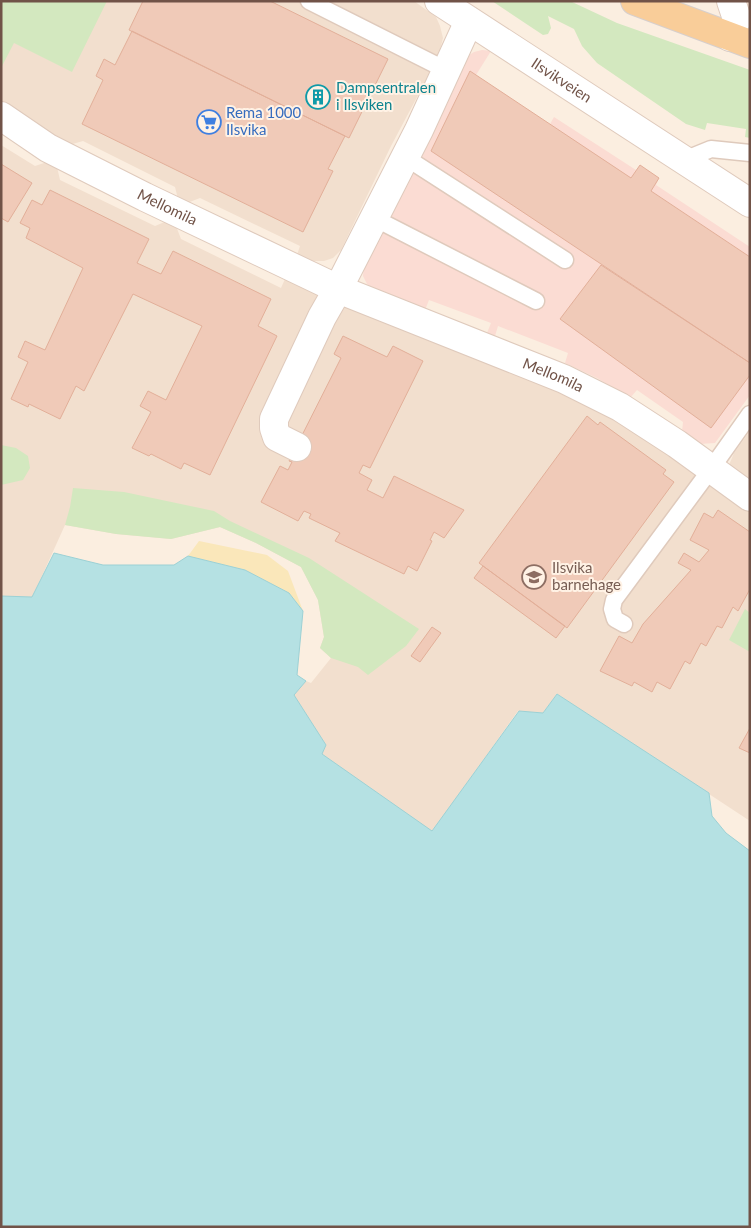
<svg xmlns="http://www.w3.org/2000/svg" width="751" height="1228" viewBox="0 0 751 1228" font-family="Lato,sans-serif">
  <rect width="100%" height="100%" fill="#fbeee0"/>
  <path fill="#f2dfce" d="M1 1H414L436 17 440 26 443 38 440 50 424 84 391 146 341 250 333 258 324 261H314L297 255 300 246 200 198 187 203 178 199 175 187 83 141 69 145 1 101Z
    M1 145 35 166 47 162 57 167 60 180 155 226 167 221 176 226 181 239 281 288 285 279 376 319 534 380 579 399 617 420 750 511V821L557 694 543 713 518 711 432 832 322 754 326 745 294 695 306 681 311 683 331 658 320 648 324 637 318 600 301 567 256 543 220 527 171 539 116 534 65 525 32 598 1 596Z
    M750 431V475L747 479 729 465 734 453Z"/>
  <path fill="#fbdcd3" d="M482 50 491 51 476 75 550 124 554 117 636 170 640 165 659 178 656 185 750 247V395L715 443 700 444 682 432 683 422 637 390 630 398 597 378 565 363 568 353 498 326 495 336 487 333 491 323 429 300 425 310 372 288 367 284 363 276 364 267 466 57 474 52Z"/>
  <path fill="#d3e8bf" d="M1 1H107L72 72 14 43 1 68Z
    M492 1H570L617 23 750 70V138L745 137 746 129 707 123 705 130 686 124 597 63 582 46 574 29 548 16 551 28 548 34 543 35Z
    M1 445 16 448 28 456 30 468 23 480 1 485Z
    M73 488 124 492 214 511 230 521 309 558 419 629 406 646 368 675 358 667 331 658 320 648 324 637 318 600 301 567 256 543 220 527 171 539 116 534 65 525 70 507Z
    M745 609 750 613V652L729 640Z"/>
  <path fill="#fae7ba" d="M199 541 267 555 288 571 303 611 289 593 245 570 188 556Z"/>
  <path fill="#b5e1e3" stroke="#9cd1d5" d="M54 553 103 565H174L188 556 245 570 289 593 303 611 297 675 306 681 294 695 326 745 322 754 432 831 519 711 543 713 557 694 709 793 712 816 726 833 750 851V1227H1V596L32 597Z"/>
  <path fill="#f0cab8" stroke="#e2af99" d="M143 1H270L388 59 349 138 129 30Z
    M132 31 345 136 328 169 333 171 303 232 82 124 103 80 96 76 104 59 115 65Z
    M470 71 631 178 640 165 659 178 651 191 750 257V363L431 151Z
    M1 164 32 183 8 222 1 218Z
    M50 190 149 239 137 263 161 274 173 251 271 299 258 326 277 336 210 475 184 463 181 469 151 454 149 456 132 448 151 412 140 406 148 391 166 400 202 326 133 294 84 391 76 386 60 419 29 404 28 407 11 399 28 362 18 357 25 341 45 350 83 268 26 238 30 228 20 223 32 200 42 205Z
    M601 265 750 363V375L711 428 560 319Z
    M343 336 387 357 393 346 423 361 370 468 363 465 359 473 372 480 367 490 383 498 394 476 464 510 444 538 434 532 430 540 432 541 417 571 408 566 404 574 335 541 340 533 309 518 311 514 304 511 298 521 261 502 280 466 288 470 292 462 289 461 341 358 334 354Z
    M587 416 598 425 600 422 666 470 663 474 674 482 567 628 479 563Z
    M718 510 750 532V589L738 611 733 607 722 628 717 626 706 646 701 643 690 664 685 661 670 689 657 682 652 692 634 682 632 686 600 671 619 636 632 643 643 624 691 570 678 563 684 553 699 562 709 550 690 540 704 513 713 518Z
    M483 566 565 626 556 638 474 578Z
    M432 627 441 633 420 662 411 656Z
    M750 728V753L739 748Z"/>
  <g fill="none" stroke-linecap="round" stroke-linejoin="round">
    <g stroke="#dfcabc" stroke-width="19">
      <path id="service" d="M309 1 446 70
        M405 157 565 260
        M684 160 711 149 750 153
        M374 218 536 301
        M624 624 615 619 612 609 614 600 711 469 750 414"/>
    </g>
    <g stroke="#dfcabc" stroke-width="30">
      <g id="minor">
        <path id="s1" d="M439 1 750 203"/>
        <path d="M730 37 737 19 731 1"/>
        <path id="s2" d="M1 116 48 148 145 197 338 289 564 379 620 407 677 444 750 497"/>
        <path d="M297 447 277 437 274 428V419L322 317 338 289 419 130 469 21"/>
      </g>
    </g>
    <g stroke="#d7cfcc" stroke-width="30">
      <path id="primary" d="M635 1 750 44"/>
    </g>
    <use href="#service" stroke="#fff" stroke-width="16"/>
    <use href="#minor" stroke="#fff" stroke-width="28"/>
    <use href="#primary" stroke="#f9cd99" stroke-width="28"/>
  </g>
  <defs>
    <g id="building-ring" transform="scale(1.25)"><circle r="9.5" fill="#fff2e5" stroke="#0f9aa8" stroke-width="1.5"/><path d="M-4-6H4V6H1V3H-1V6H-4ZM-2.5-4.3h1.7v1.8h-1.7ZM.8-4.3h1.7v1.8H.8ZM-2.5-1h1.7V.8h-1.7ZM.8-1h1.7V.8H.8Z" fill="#0f9aa8"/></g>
    <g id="supermarket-ring" transform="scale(1.25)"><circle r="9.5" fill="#fff2e5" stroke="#3f7fe0" stroke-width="1.5"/><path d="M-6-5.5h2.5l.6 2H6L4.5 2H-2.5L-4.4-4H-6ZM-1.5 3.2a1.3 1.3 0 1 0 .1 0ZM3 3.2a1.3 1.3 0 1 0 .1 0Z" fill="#3f7fe0"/></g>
    <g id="school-ring" transform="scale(1.25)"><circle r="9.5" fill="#fff2e5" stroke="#8d6e63" stroke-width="1.5"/><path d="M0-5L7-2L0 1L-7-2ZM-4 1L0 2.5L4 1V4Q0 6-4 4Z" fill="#8d6e63"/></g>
  </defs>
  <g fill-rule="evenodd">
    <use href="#building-ring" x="318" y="97"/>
    <use href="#supermarket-ring" x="209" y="122"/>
    <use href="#school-ring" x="534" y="577"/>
  </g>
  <g text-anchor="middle" stroke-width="4" stroke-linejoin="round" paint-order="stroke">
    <g font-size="15" fill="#715348" stroke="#fff2e5">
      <text dy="5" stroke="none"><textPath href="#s1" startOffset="146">Ilsvikveien</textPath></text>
      <text dy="5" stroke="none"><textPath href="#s2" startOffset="190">Mellomila</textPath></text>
      <text dy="5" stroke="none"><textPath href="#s2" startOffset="611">Mellomila</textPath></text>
    </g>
    <g font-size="15" fill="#0d838f" stroke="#fff2e5" text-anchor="start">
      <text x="336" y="93">Dampsentralen<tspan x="336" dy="17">i Ilsviken</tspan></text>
    </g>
    <g font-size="15" fill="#366cbe" stroke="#fff2e5" text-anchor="start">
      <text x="226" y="118">Rema 1000<tspan x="226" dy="17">Ilsvika</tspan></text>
    </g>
    <g font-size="15" fill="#785e54" stroke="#fff2e5" text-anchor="start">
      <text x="552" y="573">Ilsvika<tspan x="552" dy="17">barnehage</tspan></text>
    </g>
  </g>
  <rect width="751" height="1228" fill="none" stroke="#715348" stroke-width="5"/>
</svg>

* * * *

▶ Work order
Retype the records exactly, but skip the pictures.

▶ Written response
<svg xmlns="http://www.w3.org/2000/svg" width="751" height="1228" viewBox="0 0 751 1228" font-family="Lato,sans-serif">
  <rect width="100%" height="100%" fill="#fbeee0"/>
  <path fill="#f2dfce" d="M1 1H414L436 17 440 26 443 38 440 50 424 84 391 146 341 250 333 258 324 261H314L297 255 300 246 200 198 187 203 178 199 175 187 83 141 69 145 1 101Z
    M1 145 35 166 47 162 57 167 60 180 155 226 167 221 176 226 181 239 281 288 285 279 376 319 534 380 579 399 617 420 750 511V821L557 694 543 713 518 711 432 832 322 754 326 745 294 695 306 681 311 683 331 658 320 648 324 637 318 600 301 567 256 543 220 527 171 539 116 534 65 525 32 598 1 596Z
    M750 431V475L747 479 729 465 734 453Z"/>
  <path fill="#fbdcd3" d="M482 50 491 51 476 75 550 124 554 117 636 170 640 165 659 178 656 185 750 247V395L715 443 700 444 682 432 683 422 637 390 630 398 597 378 565 363 568 353 498 326 495 336 487 333 491 323 429 300 425 310 372 288 367 284 363 276 364 267 466 57 474 52Z"/>
  <path fill="#d3e8bf" d="M1 1H107L72 72 14 43 1 68Z
    M492 1H570L617 23 750 70V138L745 137 746 129 707 123 705 130 686 124 597 63 582 46 574 29 548 16 551 28 548 34 543 35Z
    M1 445 16 448 28 456 30 468 23 480 1 485Z
    M73 488 124 492 214 511 230 521 309 558 419 629 406 646 368 675 358 667 331 658 320 648 324 637 318 600 301 567 256 543 220 527 171 539 116 534 65 525 70 507Z
    M745 609 750 613V652L729 640Z"/>
  <path fill="#fae7ba" d="M199 541 267 555 288 571 303 611 289 593 245 570 188 556Z"/>
  <path fill="#b5e1e3" stroke="#9cd1d5" d="M54 553 103 565H174L188 556 245 570 289 593 303 611 297 675 306 681 294 695 326 745 322 754 432 831 519 711 543 713 557 694 709 793 712 816 726 833 750 851V1227H1V596L32 597Z"/>
  <path fill="#f0cab8" stroke="#e2af99" d="M143 1H270L388 59 349 138 129 30Z
    M132 31 345 136 328 169 333 171 303 232 82 124 103 80 96 76 104 59 115 65Z
    M470 71 631 178 640 165 659 178 651 191 750 257V363L431 151Z
    M1 164 32 183 8 222 1 218Z
    M50 190 149 239 137 263 161 274 173 251 271 299 258 326 277 336 210 475 184 463 181 469 151 454 149 456 132 448 151 412 140 406 148 391 166 400 202 326 133 294 84 391 76 386 60 419 29 404 28 407 11 399 28 362 18 357 25 341 45 350 83 268 26 238 30 228 20 223 32 200 42 205Z
    M601 265 750 363V375L711 428 560 319Z
    M343 336 387 357 393 346 423 361 370 468 363 465 359 473 372 480 367 490 383 498 394 476 464 510 444 538 434 532 430 540 432 541 417 571 408 566 404 574 335 541 340 533 309 518 311 514 304 511 298 521 261 502 280 466 288 470 292 462 289 461 341 358 334 354Z
    M587 416 598 425 600 422 666 470 663 474 674 482 567 628 479 563Z
    M718 510 750 532V589L738 611 733 607 722 628 717 626 706 646 701 643 690 664 685 661 670 689 657 682 652 692 634 682 632 686 600 671 619 636 632 643 643 624 691 570 678 563 684 553 699 562 709 550 690 540 704 513 713 518Z
    M483 566 565 626 556 638 474 578Z
    M432 627 441 633 420 662 411 656Z
    M750 728V753L739 748Z"/>
  <g fill="none" stroke-linecap="round" stroke-linejoin="round">
    <g stroke="#dfcabc" stroke-width="19">
      <path id="service" d="M309 1 446 70
        M405 157 565 260
        M684 160 711 149 750 153
        M374 218 536 301
        M624 624 615 619 612 609 614 600 711 469 750 414"/>
    </g>
    <g stroke="#dfcabc" stroke-width="30">
      <g id="minor">
        <path id="s1" d="M439 1 750 203"/>
        <path d="M730 37 737 19 731 1"/>
        <path id="s2" d="M1 116 48 148 145 197 338 289 564 379 620 407 677 444 750 497"/>
        <path d="M297 447 277 437 274 428V419L322 317 338 289 419 130 469 21"/>
      </g>
    </g>
    <g stroke="#d7cfcc" stroke-width="30">
      <path id="primary" d="M635 1 750 44"/>
    </g>
    <use href="#service" stroke="#fff" stroke-width="16"/>
    <use href="#minor" stroke="#fff" stroke-width="28"/>
    <use href="#primary" stroke="#f9cd99" stroke-width="28"/>
  </g>
  <defs>
    <g id="building-ring" transform="scale(1.25)"><circle r="9.5" fill="#fff2e5" stroke="#0f9aa8" stroke-width="1.5"/><path d="M-4-6H4V6H1V3H-1V6H-4ZM-2.5-4.3h1.7v1.8h-1.7ZM.8-4.3h1.7v1.8H.8ZM-2.5-1h1.7V.8h-1.7ZM.8-1h1.7V.8H.8Z" fill="#0f9aa8"/></g>
    <g id="supermarket-ring" transform="scale(1.25)"><circle r="9.5" fill="#fff2e5" stroke="#3f7fe0" stroke-width="1.5"/><path d="M-6-5.5h2.5l.6 2H6L4.5 2H-2.5L-4.4-4H-6ZM-1.5 3.2a1.3 1.3 0 1 0 .1 0ZM3 3.2a1.3 1.3 0 1 0 .1 0Z" fill="#3f7fe0"/></g>
    <g id="school-ring" transform="scale(1.25)"><circle r="9.5" fill="#fff2e5" stroke="#8d6e63" stroke-width="1.5"/><path d="M0-5L7-2L0 1L-7-2ZM-4 1L0 2.5L4 1V4Q0 6-4 4Z" fill="#8d6e63"/></g>
  </defs>
  <g fill-rule="evenodd">
    <use href="#building-ring" x="318" y="97"/>
    <use href="#supermarket-ring" x="209" y="122"/>
    <use href="#school-ring" x="534" y="577"/>
  </g>
  <g text-anchor="middle" stroke-width="4" stroke-linejoin="round" paint-order="stroke">
    <g font-size="15" fill="#715348" stroke="#fff2e5">
      <text dy="5" stroke="none"><textPath href="#s1" startOffset="146">Ilsvikveien</textPath></text>
      <text dy="5" stroke="none"><textPath href="#s2" startOffset="190">Mellomila</textPath></text>
      <text dy="5" stroke="none"><textPath href="#s2" startOffset="611">Mellomila</textPath></text>
    </g>
    <g font-size="15" fill="#0d838f" stroke="#fff2e5" text-anchor="start">
      <text x="336" y="93">Dampsentralen<tspan x="336" dy="17">i Ilsviken</tspan></text>
    </g>
    <g font-size="15" fill="#366cbe" stroke="#fff2e5" text-anchor="start">
      <text x="226" y="118">Rema 1000<tspan x="226" dy="17">Ilsvika</tspan></text>
    </g>
    <g font-size="15" fill="#785e54" stroke="#fff2e5" text-anchor="start">
      <text x="552" y="573">Ilsvika<tspan x="552" dy="17">barnehage</tspan></text>
    </g>
  </g>
  <rect width="751" height="1228" fill="none" stroke="#715348" stroke-width="5"/>
</svg>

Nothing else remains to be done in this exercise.